Family  incomes are on the rise in most of the region, official figures show – but at a slower pace than in most of the country.

Household disposable income per head crept up by just 0.8 per cent in the North-East between 2012 and 2013, below the one per cent rise across the United Kingdom.

And the North-East was left in the slow lane by both Scotland (up two per cent) and the West Midlands (up 2.3 per cent) as the economy bounced back, as well as by Yorkshire (up 1.4 per cent).

But households in London and the South-East (both up 0.6 per cent) saw incomes grow more slowly – even though overall growth was far higher than in the North-East in both areas.

The statistics also reveal striking local variations in the changes in gross disposable household income (GDHI), the amount available for spending or saving after taxes and benefits.

Incomes grew sharply in Darlington (3.5 per cent) and South Teesside (2.6 per cent) and were also up in North Yorkshire (two per cent) and Hartlepool and Stockton-on-Tees (1.9 per cent).

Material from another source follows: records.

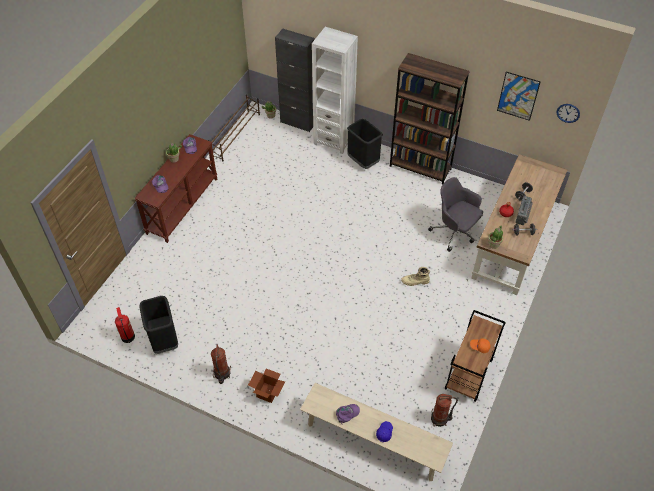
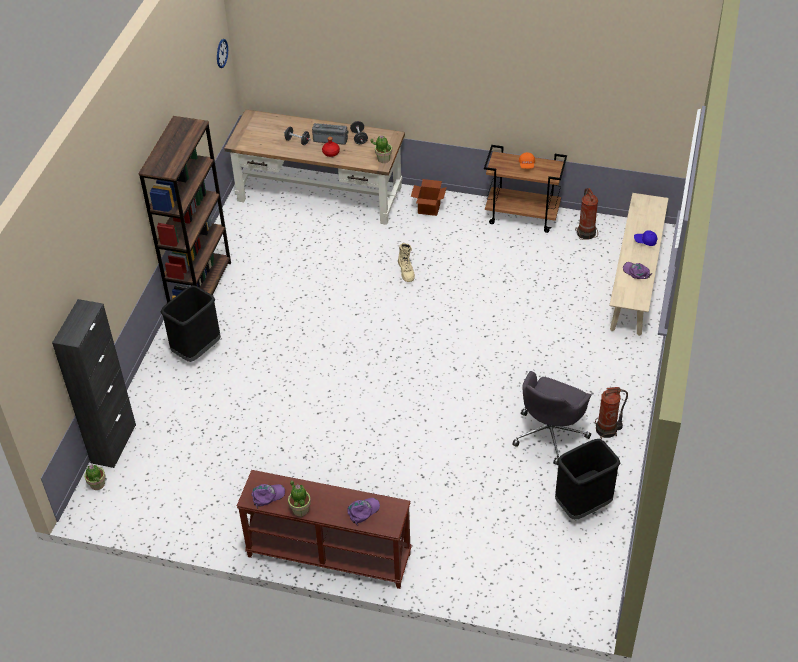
camera: 100 degrees left, 5 degrees down
fire extinguisher [115,307,135,343] -> none
brown shoe rack [208,94,260,162] -> none
cardboard box [248,368,285,403] -> cardboard box moved to [411,179,447,216]
white bookcase [312,27,358,154] -> none
grey office chair [428,177,483,252] -> grey office chair moved to [512,371,591,465]
picture [497,72,541,121] -> none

But growth was more sluggish in County Durham (1.3 per cent) – and fell markedly in both Sunderland (3.1 per cent) and York (3.3 per cent).

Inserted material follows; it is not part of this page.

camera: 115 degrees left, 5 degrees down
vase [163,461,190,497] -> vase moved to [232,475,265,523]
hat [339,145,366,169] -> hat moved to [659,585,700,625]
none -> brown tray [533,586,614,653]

 And disposable incomes in the North-East are as little as one-third of those in the plushest parts of London, where the figures surged ahead between 2012 and 2013.

In Westminster, the average GDHI was £42,221 in 2013 – almost three times the figure of £14,659 in County Durham and the highest of 173 local areas analysed.

And incomes in Kensington and Chelsea/Hammersmith and Fulham (£42,116), Camden and City of London (£37,324) and Wandsworth (£35,237) were not far behind.

Matt Whittaker, chief economist at the Resolution Foundation think-tank, said:

“Regional inequalities have fallen since the crash, but the gap between the South East and the UK is stark.”

Experts believe disposal income – the amount people have to spend after the bills have been paid – is the best measure of the economic confidence of families and individuals.

The rising figures in most areas were thought to reflect low interest rates and low inflation offsetting disappointing wage rises, perhaps helping to return David Cameron to No.10 earlier this month.